* **DATASET**:
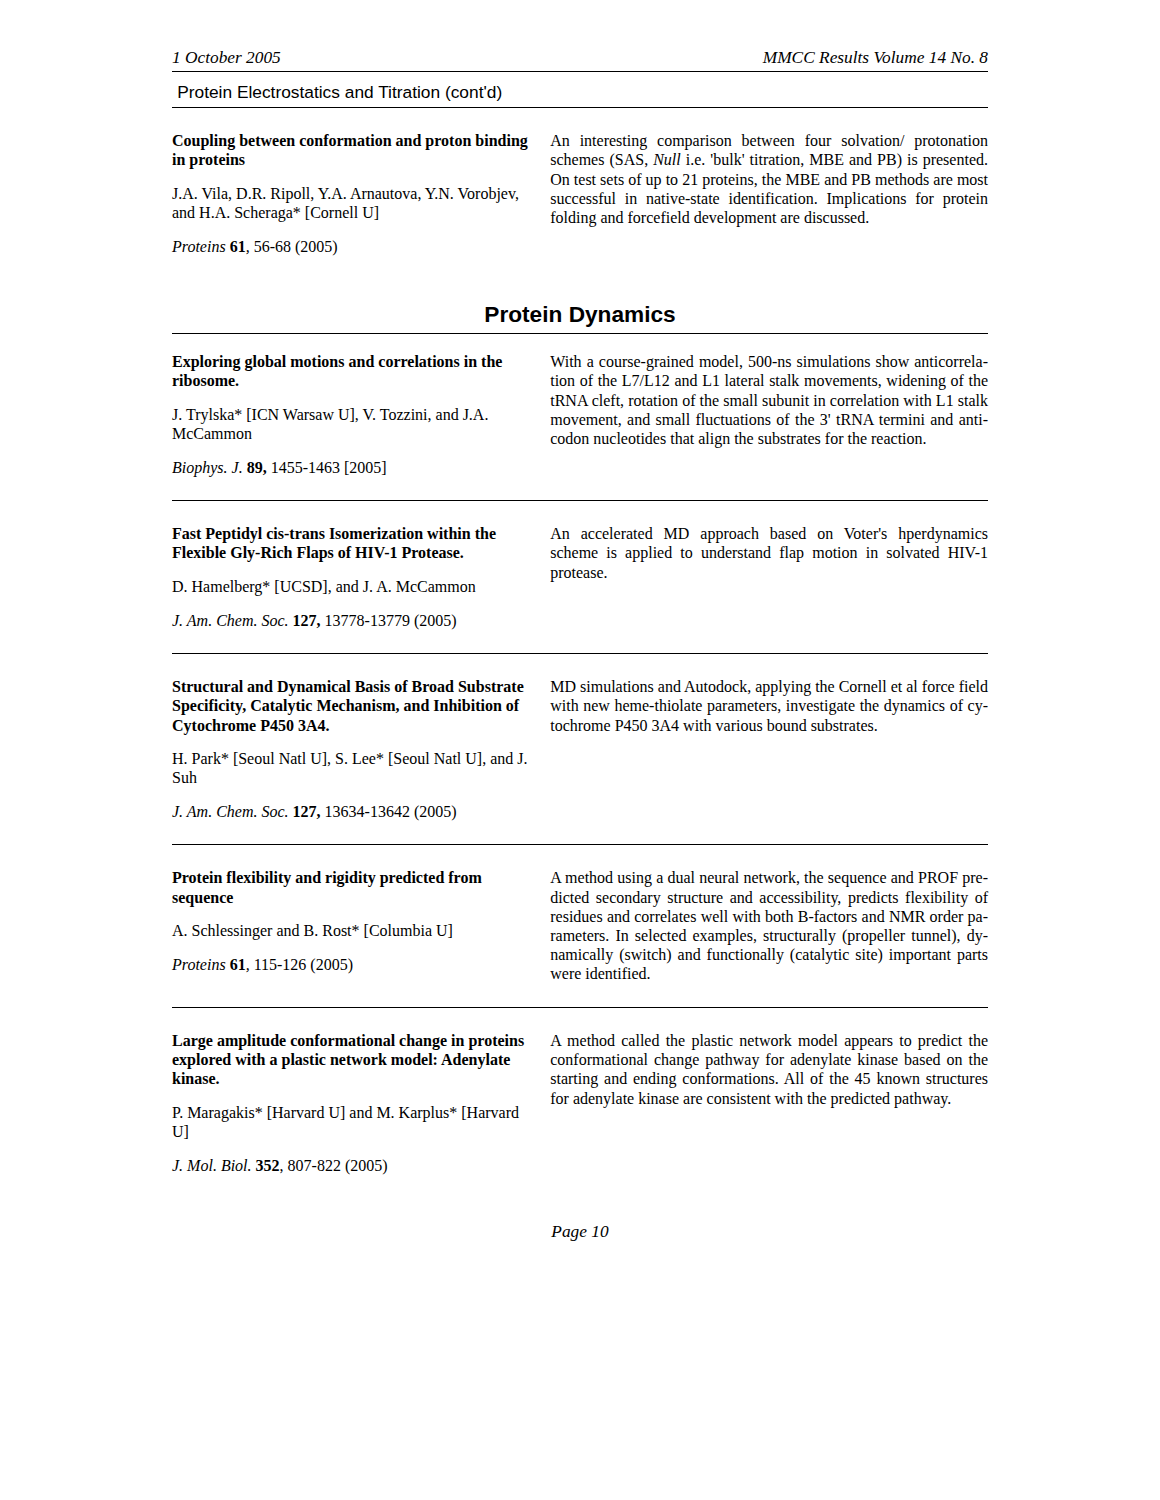1 October 2005 MMCC Results Volume 14 No. 8
Protein Electrostatics and Titration (cont'd)
Coupling between conformation and proton binding in proteins
J.A. Vila, D.R. Ripoll, Y.A. Arnautova, Y.N. Vorobjev, and H.A. Scheraga* [Cornell U]
Proteins 61, 56-68 (2005)
An interesting comparison between four solvation/ protonation schemes (SAS, Null i.e. 'bulk' titration, MBE and PB) is presented. On test sets of up to 21 proteins, the MBE and PB methods are most successful in native-state identification. Implications for protein folding and forcefield development are discussed.
Protein Dynamics
Exploring global motions and correlations in the ribosome.
J. Trylska* [ICN Warsaw U], V. Tozzini, and J.A. McCammon
Biophys. J. 89, 1455-1463 [2005]
With a course-grained model, 500-ns simulations show anticorrelation of the L7/L12 and L1 lateral stalk movements, widening of the tRNA cleft, rotation of the small subunit in correlation with L1 stalk movement, and small fluctuations of the 3' tRNA termini and anticodon nucleotides that align the substrates for the reaction.
Fast Peptidyl cis-trans Isomerization within the Flexible Gly-Rich Flaps of HIV-1 Protease.
D. Hamelberg* [UCSD], and J. A. McCammon
J. Am. Chem. Soc. 127, 13778-13779 (2005)
An accelerated MD approach based on Voter's hperdynamics scheme is applied to understand flap motion in solvated HIV-1 protease.
Structural and Dynamical Basis of Broad Substrate Specificity, Catalytic Mechanism, and Inhibition of Cytochrome P450 3A4.
H. Park* [Seoul Natl U], S. Lee* [Seoul Natl U], and J. Suh
J. Am. Chem. Soc. 127, 13634-13642 (2005)
MD simulations and Autodock, applying the Cornell et al force field with new heme-thiolate parameters, investigate the dynamics of cytochrome P450 3A4 with various bound substrates.
Protein flexibility and rigidity predicted from sequence
A. Schlessinger and B. Rost* [Columbia U]
Proteins 61, 115-126 (2005)
A method using a dual neural network, the sequence and PROF predicted secondary structure and accessibility, predicts flexibility of residues and correlates well with both B-factors and NMR order parameters. In selected examples, structurally (propeller tunnel), dynamically (switch) and functionally (catalytic site) important parts were identified.
Large amplitude conformational change in proteins explored with a plastic network model: Adenylate kinase.
P. Maragakis* [Harvard U] and M. Karplus* [Harvard U]
J. Mol. Biol. 352, 807-822 (2005)
A method called the plastic network model appears to predict the conformational change pathway for adenylate kinase based on the starting and ending conformations. All of the 45 known structures for adenylate kinase are consistent with the predicted pathway.
Page 10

* **EXERCISE DIRECTIONS**: Word for word, restate the material above; do not carry over the pictures.

* **TASK SOLUTION**:
1 October 2005 MMCC Results Volume 14 No. 8
Protein Electrostatics and Titration (cont'd)
Coupling between conformation and proton binding in proteins
J.A. Vila, D.R. Ripoll, Y.A. Arnautova, Y.N. Vorobjev, and H.A. Scheraga* [Cornell U]
Proteins 61, 56-68 (2005)
An interesting comparison between four solvation/ protonation schemes (SAS, Null i.e. 'bulk' titration, MBE and PB) is presented. On test sets of up to 21 proteins, the MBE and PB methods are most successful in native-state identification. Implications for protein folding and forcefield development are discussed.
Protein Dynamics
Exploring global motions and correlations in the ribosome.
J. Trylska* [ICN Warsaw U], V. Tozzini, and J.A. McCammon
Biophys. J. 89, 1455-1463 [2005]
With a course-grained model, 500-ns simulations show anticorrelation of the L7/L12 and L1 lateral stalk movements, widening of the tRNA cleft, rotation of the small subunit in correlation with L1 stalk movement, and small fluctuations of the 3' tRNA termini and anticodon nucleotides that align the substrates for the reaction.
Fast Peptidyl cis-trans Isomerization within the Flexible Gly-Rich Flaps of HIV-1 Protease.
D. Hamelberg* [UCSD], and J. A. McCammon
J. Am. Chem. Soc. 127, 13778-13779 (2005)
An accelerated MD approach based on Voter's hperdynamics scheme is applied to understand flap motion in solvated HIV-1 protease.
Structural and Dynamical Basis of Broad Substrate Specificity, Catalytic Mechanism, and Inhibition of Cytochrome P450 3A4.
H. Park* [Seoul Natl U], S. Lee* [Seoul Natl U], and J. Suh
J. Am. Chem. Soc. 127, 13634-13642 (2005)
MD simulations and Autodock, applying the Cornell et al force field with new heme-thiolate parameters, investigate the dynamics of cytochrome P450 3A4 with various bound substrates.
Protein flexibility and rigidity predicted from sequence
A. Schlessinger and B. Rost* [Columbia U]
Proteins 61, 115-126 (2005)
A method using a dual neural network, the sequence and PROF predicted secondary structure and accessibility, predicts flexibility of residues and correlates well with both B-factors and NMR order parameters. In selected examples, structurally (propeller tunnel), dynamically (switch) and functionally (catalytic site) important parts were identified.
Large amplitude conformational change in proteins explored with a plastic network model: Adenylate kinase.
P. Maragakis* [Harvard U] and M. Karplus* [Harvard U]
J. Mol. Biol. 352, 807-822 (2005)
A method called the plastic network model appears to predict the conformational change pathway for adenylate kinase based on the starting and ending conformations. All of the 45 known structures for adenylate kinase are consistent with the predicted pathway.
Page 10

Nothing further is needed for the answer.